***** Excerpt to read *****

One week before our Berlin reunion, Vero, Ceci and I tried to remember when was the last time the three of us met. Sure, we managed to meet for a quick coffee and much needed updates here and there - Katowice, Paris, Bucharest, but it so happened that one of us was always missing. So yesterday Vero popped the inevitable question: "When did we last meet, all of us?". It took about three hours, Ceci's blog, my diary and a review of the biggest concerts in Bucharest in the past two years to finally figure out that we last met in August 2008 for a Massive Attack concert. And before that, in October 2007, we all went to see Muse live in Bucharest for the first time ever. By the time we reached this conclusion, we were all tired, annoyed and very confused about our summer holidays, winter breaks, birthdays, studies, jobs and ex-boyfriends. There was no chronology, it was as if everything had happened in the blink of an eye and the overall picture of the last years was very, very blurry. And the biggest problem isn't that everything was dull or not spectacular or not worth remembering - we do remember the details of particular events or holidays, we just can't seem to tell when they happened.

***** Entries *****

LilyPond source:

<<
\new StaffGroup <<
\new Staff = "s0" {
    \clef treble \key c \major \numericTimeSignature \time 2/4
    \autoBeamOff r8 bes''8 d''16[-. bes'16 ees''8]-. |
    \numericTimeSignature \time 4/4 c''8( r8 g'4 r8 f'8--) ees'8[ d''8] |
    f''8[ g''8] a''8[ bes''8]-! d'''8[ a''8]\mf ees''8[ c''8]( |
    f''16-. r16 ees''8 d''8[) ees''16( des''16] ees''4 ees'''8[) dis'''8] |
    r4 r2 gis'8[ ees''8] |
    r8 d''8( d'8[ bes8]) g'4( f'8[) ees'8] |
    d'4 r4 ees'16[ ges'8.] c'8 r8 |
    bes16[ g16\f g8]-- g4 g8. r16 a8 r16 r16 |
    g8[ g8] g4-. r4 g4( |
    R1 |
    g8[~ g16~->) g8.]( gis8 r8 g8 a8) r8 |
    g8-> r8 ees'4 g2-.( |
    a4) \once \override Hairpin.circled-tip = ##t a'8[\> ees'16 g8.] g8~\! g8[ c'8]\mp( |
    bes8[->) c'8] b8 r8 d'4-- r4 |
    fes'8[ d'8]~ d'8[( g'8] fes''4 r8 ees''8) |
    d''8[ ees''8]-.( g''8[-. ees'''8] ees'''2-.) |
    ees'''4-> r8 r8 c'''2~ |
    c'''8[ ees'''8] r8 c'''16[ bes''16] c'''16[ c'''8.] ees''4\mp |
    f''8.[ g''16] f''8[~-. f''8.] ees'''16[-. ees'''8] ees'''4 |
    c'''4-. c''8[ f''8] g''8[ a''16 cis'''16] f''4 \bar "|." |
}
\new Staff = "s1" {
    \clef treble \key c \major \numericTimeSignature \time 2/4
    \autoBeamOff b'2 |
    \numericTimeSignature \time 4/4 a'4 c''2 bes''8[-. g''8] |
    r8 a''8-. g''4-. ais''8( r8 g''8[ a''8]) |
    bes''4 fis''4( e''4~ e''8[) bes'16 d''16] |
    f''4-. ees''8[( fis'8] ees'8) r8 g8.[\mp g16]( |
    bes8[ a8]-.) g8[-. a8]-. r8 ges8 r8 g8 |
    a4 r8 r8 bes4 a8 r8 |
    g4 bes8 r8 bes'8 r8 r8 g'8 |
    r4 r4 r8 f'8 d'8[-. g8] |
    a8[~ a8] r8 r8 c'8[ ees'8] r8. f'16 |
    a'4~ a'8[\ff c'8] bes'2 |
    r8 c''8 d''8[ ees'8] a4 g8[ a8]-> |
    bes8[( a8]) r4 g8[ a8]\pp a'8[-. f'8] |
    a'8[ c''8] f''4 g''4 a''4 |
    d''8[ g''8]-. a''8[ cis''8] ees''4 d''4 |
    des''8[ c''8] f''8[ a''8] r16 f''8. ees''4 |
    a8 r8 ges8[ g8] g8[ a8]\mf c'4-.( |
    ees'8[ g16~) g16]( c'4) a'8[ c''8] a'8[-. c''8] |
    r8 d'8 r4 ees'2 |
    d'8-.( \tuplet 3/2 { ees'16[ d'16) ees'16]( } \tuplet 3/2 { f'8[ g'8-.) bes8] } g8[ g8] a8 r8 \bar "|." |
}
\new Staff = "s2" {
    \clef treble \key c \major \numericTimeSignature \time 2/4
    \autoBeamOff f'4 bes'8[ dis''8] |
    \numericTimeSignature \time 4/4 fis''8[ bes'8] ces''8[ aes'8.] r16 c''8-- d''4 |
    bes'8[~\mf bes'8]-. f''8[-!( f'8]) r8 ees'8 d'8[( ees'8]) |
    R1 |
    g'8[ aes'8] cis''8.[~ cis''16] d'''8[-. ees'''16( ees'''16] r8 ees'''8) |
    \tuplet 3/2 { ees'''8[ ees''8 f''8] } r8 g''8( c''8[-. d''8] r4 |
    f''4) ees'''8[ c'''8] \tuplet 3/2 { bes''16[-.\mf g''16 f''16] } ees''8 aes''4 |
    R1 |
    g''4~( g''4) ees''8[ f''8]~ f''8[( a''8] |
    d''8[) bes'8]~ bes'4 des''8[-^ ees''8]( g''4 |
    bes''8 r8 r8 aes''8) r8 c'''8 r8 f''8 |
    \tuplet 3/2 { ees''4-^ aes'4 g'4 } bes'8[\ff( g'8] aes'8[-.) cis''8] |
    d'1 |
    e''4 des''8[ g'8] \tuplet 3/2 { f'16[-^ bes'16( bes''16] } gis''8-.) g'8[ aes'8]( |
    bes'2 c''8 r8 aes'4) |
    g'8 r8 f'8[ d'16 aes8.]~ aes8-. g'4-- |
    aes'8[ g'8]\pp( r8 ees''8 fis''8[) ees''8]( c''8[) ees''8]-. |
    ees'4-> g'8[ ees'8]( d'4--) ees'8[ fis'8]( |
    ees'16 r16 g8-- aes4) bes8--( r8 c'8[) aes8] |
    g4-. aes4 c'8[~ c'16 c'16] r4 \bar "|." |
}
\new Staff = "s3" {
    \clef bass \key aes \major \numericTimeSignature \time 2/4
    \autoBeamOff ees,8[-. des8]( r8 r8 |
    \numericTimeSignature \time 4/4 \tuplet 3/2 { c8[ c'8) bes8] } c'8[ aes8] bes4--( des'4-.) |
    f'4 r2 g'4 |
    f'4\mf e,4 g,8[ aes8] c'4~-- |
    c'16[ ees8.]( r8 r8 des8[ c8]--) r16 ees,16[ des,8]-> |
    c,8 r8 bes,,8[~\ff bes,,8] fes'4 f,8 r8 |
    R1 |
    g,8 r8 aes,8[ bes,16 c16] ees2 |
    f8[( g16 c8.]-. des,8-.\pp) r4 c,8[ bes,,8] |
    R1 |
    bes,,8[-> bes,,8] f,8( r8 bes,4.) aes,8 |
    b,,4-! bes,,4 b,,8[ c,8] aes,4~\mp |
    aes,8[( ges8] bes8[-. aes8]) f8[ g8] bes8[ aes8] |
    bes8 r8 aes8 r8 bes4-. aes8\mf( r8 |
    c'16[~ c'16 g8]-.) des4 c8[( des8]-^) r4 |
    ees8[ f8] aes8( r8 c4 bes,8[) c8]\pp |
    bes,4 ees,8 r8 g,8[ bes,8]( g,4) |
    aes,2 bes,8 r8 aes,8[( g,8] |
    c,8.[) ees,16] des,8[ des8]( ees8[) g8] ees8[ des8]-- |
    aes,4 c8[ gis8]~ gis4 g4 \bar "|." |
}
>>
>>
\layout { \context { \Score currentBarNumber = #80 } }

*****

* **To-do list**
A. Name every city mentioned in the passage about the three friends' reunion.
B. Pick up the passage about the three friends' reunion after its final sentence and extend it.

* **Task answers**
A. Berlin, Katowice, Paris, Bucharest

B.
Note to self (and the girls): take pictures, write everything down, use post-its, accept senility as part of daily life.

February 1, 2010

Culinary art

Following a recipe found by Przemek in the depths of the internet and with a helping hand from Magda, tonight I changed my gummy bears routine for homemade cake. It was about time I took cooking seriously, and I am very glad I did. I think I am really talented. It took exactly 12 minutes to turn the kitchen upside down, bake the cake and get down to writing. I also developed new, until today unconceivable feelings for my microwave oven.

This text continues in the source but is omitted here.